Relatório aponta que esses ativos deixaram a especulação de lado para se tornarem infraestrutura essencial de pagamentos.
As stablecoins — criptoativos lastreados em moedas fiduciárias, como o dólar — deixaram definitivamente a periferia do ecossistema cripto para ocupar o centro da infraestrutura financeira global. É o que revela estudo publicado recentemente pela TRM Labs.
Segundo o levantamento, esses ativos movimentaram US$ 4 trilhões apenas entre janeiro e julho de 2025, um crescimento de 83% em relação ao mesmo período do ano anterior. O volume já representa 30% de toda a atividade on-chain do mundo.
O Brasil aparece como protagonista nesse cenário. O país consolidou sua posição entre os cinco mercados com maior adoção do mundo, ao lado de potências e emergentes como Índia, Estados Unidos, Paquistão e Filipinas.
Diferente dos ciclos anteriores, marcados pela especulação em torno do Bitcoin, o atual crescimento é impulsionado por casos de uso prático: pagamentos internacionais, remessas e proteção contra a inflação.
“O dado mais relevante não é apenas o volume, mas o motivo da adoção. Estamos falando de uso real: pagamento, remessas, preservação de valor e acesso a dólares. Isso explica por que mercados emergentes lideram essa curva”, analisa Caio Barbosa, fundador e co-CEO da Lumx, empresa brasileira especializada em infraestrutura blockchain.
O relatório destaca um salto de 125% na adoção liderada pelo varejo. Mesmo em países com restrições cambiais ou banimentos formais, a demanda da população por alternativas financeiras eficientes impulsionou o uso desses ativos.
Outro mito derrubado pelos dados é o da predominância de crimes no setor. O estudo aponta que 99% da atividade com stablecoins é lícita. Com o aumento do monitoramento, agentes mal-intencionados migraram para outros instrumentos, enquanto o mercado institucional abraçou a tecnologia.
Atualmente, tesourarias de grandes, pequenas e médias empresas e plataformas digitais utilizam stablecoins para movimentar capital fora das janelas bancárias tradicionais, operar com liquidez 24 horas por dia, 7 dias por semana e reduzir custos de câmbio e fricção em transações transfronteiriças.
“Na América Latina, o uso de stablecoins não é guiado por narrativa ou especulação, mas por necessidade econômica. Elas se tornaram uma camada operacional invisível, mas essencial”, reforça Barbosa.
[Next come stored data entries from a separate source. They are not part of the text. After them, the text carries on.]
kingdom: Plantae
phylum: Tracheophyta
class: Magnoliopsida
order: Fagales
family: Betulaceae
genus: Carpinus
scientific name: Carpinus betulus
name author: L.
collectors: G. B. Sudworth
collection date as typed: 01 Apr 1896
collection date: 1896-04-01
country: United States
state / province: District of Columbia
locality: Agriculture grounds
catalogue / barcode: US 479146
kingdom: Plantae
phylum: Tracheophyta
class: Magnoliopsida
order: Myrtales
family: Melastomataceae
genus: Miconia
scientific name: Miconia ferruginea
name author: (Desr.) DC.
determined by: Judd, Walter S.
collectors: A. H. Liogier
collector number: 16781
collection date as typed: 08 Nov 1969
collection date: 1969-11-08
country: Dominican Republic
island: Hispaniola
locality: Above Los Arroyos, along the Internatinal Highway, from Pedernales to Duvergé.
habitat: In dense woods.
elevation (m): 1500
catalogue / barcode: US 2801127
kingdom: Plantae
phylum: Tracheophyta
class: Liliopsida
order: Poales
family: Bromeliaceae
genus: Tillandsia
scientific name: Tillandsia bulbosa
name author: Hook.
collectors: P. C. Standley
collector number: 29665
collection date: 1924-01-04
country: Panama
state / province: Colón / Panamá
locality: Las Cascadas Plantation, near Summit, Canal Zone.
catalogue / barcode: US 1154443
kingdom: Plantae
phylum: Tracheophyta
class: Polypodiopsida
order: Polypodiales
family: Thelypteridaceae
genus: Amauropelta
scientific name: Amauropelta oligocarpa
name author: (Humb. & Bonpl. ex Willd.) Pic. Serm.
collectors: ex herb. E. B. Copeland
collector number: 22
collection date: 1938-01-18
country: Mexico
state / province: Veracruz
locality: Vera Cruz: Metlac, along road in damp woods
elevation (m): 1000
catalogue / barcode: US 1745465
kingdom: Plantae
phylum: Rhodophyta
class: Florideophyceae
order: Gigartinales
O avanço da adoção de stablecoins pressionou reguladores globais. Enquanto a Europa implementa a MiCA (Markets in Crypto-Assets) e os EUA debatem o Clarity Act, o Brasil já tem data marcada para suas novas regras.
O Banco Central publicou resoluções que entram em vigor em fevereiro. As normas consolidam o papel das Sociedades Prestadoras de Serviços de Ativos Virtuais (SPSAV), que serão responsáveis pela intermediação, custódia e negociação no país, trazendo mais segurança jurídica para o setor.
A expectativa é de um 2026 com juros mais baixos nos EUA, o que favorece ativos de risco, e uma integração maior com a economia tradicional. “A disputa deixou de ser ‘cripto versus bancos’. Agora é sobre quem consegue entregar liquidez, segurança e eficiência em escala global. As stablecoins são, hoje, o maior caso de uso real da tecnologia blockchain e a curva de adoção está longe de desacelerar”, conclui o executivo da Lumx.